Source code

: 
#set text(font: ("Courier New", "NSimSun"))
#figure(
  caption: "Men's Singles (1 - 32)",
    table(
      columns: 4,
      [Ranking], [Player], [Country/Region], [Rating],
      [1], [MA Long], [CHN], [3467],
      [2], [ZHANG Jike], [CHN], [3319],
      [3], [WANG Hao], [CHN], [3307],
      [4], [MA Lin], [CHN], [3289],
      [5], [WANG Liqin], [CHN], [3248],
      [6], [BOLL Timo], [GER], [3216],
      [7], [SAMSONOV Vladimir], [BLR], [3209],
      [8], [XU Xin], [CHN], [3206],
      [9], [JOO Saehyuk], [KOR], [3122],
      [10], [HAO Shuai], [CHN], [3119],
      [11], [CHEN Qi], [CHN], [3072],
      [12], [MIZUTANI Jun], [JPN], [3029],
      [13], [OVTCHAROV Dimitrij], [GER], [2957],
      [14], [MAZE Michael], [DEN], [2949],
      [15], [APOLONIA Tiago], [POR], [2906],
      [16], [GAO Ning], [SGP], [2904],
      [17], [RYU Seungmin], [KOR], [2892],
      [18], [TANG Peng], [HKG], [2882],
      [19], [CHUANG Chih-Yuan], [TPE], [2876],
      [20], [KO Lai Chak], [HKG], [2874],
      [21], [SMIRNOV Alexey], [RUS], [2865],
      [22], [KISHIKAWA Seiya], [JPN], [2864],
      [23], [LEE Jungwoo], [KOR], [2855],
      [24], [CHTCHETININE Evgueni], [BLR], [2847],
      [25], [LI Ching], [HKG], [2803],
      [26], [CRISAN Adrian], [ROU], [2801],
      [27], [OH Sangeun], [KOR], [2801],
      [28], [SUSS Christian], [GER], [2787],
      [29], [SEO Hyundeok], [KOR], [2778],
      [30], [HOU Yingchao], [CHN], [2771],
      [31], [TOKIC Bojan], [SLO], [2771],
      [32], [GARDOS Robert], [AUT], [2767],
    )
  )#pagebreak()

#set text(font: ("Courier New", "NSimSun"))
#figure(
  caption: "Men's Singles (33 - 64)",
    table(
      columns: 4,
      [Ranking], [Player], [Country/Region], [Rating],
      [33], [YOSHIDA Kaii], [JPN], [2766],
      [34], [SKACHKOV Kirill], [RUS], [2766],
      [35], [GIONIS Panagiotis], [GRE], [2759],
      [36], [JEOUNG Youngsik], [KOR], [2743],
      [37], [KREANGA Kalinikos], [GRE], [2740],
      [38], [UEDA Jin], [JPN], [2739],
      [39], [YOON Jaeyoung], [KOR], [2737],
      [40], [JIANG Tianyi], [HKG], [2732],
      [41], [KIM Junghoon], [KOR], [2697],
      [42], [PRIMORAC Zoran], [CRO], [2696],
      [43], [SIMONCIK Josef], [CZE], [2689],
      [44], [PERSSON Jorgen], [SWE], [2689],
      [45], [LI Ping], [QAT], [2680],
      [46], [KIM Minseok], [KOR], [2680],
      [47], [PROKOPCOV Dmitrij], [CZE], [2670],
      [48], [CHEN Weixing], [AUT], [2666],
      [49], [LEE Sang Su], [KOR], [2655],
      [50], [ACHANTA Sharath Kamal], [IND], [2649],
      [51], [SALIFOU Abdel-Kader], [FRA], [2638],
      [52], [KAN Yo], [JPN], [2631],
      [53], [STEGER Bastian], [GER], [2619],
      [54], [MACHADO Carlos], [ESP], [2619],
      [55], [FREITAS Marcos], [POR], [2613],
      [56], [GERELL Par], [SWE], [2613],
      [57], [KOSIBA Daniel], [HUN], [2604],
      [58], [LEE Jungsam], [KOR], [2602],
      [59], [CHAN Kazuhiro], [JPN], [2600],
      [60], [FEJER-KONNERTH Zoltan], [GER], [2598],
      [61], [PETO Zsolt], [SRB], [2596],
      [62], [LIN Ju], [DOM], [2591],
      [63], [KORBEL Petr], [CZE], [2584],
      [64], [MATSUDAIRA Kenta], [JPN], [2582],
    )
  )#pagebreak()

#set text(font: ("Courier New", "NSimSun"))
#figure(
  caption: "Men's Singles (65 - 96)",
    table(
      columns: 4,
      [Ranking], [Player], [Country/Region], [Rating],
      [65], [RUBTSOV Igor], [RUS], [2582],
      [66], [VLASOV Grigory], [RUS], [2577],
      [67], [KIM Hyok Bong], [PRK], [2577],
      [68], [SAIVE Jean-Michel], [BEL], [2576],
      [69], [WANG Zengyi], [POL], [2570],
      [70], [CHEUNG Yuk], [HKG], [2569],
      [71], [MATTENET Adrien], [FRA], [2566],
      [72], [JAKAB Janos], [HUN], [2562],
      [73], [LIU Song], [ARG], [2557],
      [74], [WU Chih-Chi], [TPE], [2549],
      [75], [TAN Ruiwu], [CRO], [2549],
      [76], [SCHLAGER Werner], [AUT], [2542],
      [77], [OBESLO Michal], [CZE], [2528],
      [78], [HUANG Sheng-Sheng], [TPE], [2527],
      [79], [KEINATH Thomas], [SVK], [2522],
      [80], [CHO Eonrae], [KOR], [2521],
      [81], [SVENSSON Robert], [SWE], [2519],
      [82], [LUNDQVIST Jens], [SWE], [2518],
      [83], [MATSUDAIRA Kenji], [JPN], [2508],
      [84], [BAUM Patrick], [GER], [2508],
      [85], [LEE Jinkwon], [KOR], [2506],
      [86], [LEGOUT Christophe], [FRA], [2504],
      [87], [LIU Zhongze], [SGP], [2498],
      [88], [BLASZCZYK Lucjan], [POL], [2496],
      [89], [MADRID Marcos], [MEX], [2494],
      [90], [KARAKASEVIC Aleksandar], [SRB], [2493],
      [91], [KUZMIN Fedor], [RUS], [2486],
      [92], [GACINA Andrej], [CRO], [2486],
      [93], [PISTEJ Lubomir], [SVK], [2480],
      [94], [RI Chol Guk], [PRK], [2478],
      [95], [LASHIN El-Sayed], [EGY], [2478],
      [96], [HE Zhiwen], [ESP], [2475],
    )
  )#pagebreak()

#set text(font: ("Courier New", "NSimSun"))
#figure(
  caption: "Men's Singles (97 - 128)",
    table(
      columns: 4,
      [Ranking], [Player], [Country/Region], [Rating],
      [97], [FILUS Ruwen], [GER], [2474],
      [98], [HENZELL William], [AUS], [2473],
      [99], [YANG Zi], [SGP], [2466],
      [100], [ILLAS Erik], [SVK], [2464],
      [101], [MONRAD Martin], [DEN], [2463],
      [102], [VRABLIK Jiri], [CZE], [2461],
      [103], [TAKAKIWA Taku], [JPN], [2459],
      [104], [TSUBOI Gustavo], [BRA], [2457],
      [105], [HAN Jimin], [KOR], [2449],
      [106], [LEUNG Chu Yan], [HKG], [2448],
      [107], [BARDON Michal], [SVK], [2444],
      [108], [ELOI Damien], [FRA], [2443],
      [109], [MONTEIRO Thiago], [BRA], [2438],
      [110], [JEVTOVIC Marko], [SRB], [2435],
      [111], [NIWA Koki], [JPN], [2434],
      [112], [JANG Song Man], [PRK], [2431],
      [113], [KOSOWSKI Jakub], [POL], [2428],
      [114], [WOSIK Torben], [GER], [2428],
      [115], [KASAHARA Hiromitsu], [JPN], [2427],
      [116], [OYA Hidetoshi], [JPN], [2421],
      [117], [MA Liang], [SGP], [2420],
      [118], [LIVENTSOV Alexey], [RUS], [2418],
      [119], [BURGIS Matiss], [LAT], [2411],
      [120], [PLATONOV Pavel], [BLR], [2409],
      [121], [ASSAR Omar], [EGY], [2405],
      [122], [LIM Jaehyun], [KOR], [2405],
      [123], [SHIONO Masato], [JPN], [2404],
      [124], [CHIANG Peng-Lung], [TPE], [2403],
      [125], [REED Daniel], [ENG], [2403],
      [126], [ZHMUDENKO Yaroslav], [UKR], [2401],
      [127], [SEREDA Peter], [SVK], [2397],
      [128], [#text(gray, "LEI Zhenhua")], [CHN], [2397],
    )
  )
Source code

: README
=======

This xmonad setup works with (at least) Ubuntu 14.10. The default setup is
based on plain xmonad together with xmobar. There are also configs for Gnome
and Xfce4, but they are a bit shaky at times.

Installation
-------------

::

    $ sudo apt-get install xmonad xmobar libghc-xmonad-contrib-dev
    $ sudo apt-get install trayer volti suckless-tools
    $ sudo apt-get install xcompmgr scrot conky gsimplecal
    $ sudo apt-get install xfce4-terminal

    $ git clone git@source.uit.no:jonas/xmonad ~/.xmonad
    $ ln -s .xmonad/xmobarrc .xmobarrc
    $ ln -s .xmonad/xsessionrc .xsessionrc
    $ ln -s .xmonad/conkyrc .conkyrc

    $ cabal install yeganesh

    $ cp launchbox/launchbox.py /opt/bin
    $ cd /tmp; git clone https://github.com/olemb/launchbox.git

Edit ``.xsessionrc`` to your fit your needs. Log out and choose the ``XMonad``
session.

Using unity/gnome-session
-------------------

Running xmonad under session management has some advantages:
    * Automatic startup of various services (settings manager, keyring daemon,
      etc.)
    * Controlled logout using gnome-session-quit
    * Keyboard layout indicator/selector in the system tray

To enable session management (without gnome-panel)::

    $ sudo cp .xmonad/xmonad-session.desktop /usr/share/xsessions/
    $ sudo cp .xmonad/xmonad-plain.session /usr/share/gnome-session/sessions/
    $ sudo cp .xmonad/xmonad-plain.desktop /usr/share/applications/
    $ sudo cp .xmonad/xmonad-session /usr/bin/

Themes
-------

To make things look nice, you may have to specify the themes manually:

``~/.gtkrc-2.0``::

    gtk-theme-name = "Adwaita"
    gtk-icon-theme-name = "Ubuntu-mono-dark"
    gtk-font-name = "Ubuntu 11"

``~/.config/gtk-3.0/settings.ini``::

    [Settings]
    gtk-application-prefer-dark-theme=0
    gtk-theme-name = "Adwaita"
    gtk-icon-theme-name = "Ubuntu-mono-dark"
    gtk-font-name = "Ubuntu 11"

────

**INSTRUCTION**
An answer is complete only when it holds every line above containing the string "caption".

**EXPECTED ANSWER**
  caption: "Men's Singles (1 - 32)",
  caption: "Men's Singles (33 - 64)",
  caption: "Men's Singles (65 - 96)",
  caption: "Men's Singles (97 - 128)",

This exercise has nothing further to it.